And another stellar comment from the last day or so: Mark 13 Fs responding to my posting about Kate Clinton's send-up of Cardinal Burke and his emangelization crusade:
Initially, I was struck by the unconscious irony of this image with the humorous text. The many interesting responses here caused me to reflect. I wonder if we should take what Cardinal Burke is saying as a serious object of analysis. From his point of view, the Church is in decline because it has become feminized.
His solution is to insist on policies and attitudes which can be characterized as masculinist. Partly, this can be understood as a reactionary movement and a thrust of the consistent restorationist movement in the Church hierarchy shared by some percentage of the laity since Vatican 2. Features of the masculinist agenda are implicit in the reactionary moments which today are shaking our religious and political landscape. These features include the assertion that only heterosexual masculine experience is the norm, replacing, supplanting and appropriating any other human experience. It is the only channel worth watching. In the masculinist agenda it is axiomatic that Men are justly privileged because men alone are the accurate image of God. As Elizabeth Johnson states, "When God is male, male is God."*
Masculinism is the cult of the heroic, glamorization of action, even violent acts, and utter valorization of agency over relationships other than the master-slave relationship. The mode of power is steeply hierarchical, based on obedience and punishment. Power over others and unquestioning obedience in the hearts and minds of all followers is absolutely required. Everyone must be inside the thought collective. Defectors, traitors and deviants of the thought collective are detected, expelled, killed or worse. The violent and tragic history of the Church with Jews, heretics, natives, pagans, sexual minorities and witches too often reveals fates worse then death. However, actual history is always regarded as a threat to masculinist narrative and mission, especially where in actual events, women, men, children initiated and nurtured great changes.

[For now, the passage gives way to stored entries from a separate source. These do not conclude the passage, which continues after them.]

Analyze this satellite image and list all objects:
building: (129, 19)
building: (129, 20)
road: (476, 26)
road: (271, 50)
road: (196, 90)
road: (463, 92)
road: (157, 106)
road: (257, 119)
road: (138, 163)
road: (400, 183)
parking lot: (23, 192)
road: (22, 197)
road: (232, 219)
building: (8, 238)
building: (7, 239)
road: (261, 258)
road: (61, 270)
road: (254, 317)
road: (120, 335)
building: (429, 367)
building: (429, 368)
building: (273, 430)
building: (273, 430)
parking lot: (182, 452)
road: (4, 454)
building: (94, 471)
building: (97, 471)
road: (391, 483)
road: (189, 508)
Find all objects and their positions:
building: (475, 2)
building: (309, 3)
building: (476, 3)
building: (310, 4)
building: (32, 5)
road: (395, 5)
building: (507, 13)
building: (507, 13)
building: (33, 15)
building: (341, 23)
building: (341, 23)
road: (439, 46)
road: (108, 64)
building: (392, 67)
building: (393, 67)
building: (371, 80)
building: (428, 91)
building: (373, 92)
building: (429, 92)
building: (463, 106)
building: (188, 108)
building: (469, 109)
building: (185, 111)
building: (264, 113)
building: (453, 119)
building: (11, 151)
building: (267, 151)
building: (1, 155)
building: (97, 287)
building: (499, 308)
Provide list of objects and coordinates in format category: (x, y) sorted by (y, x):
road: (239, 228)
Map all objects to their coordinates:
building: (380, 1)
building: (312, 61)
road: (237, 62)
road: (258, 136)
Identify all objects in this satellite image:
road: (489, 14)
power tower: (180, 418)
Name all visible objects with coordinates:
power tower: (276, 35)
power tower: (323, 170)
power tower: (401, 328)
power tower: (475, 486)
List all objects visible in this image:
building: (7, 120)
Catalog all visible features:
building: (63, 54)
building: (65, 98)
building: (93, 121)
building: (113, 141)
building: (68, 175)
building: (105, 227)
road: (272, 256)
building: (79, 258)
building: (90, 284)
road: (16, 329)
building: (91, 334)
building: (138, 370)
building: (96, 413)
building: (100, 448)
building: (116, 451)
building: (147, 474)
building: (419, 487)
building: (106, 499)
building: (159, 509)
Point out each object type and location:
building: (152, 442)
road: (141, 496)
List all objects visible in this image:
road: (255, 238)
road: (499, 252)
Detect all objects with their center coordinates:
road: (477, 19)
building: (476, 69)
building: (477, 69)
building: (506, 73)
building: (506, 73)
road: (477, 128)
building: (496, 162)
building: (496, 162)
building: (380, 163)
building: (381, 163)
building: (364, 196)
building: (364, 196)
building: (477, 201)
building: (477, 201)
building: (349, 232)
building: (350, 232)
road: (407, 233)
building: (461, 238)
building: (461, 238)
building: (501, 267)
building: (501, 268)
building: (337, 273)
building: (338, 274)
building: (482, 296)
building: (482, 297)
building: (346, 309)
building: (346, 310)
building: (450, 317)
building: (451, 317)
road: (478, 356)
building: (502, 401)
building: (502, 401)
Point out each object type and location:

As Brecht said,
Young Alexander conquered India.He alone?Caesar beat the Gauls.Was there not even a cook in his army?Phillip of Spain wept as his fleetwas sunk and destroyed. Were there no other tears?
Cardinal Burke cannot give all this up. He is too invested in the masculinist agenda. He cannot truly accept a faith based on love and inclusion where all are equally noticed and cared for by the Divine if it means giving up masculinism. Nor can many of our citizens who clamor for "making America great again."
*I think Mark may mean to cite Mary Daly here.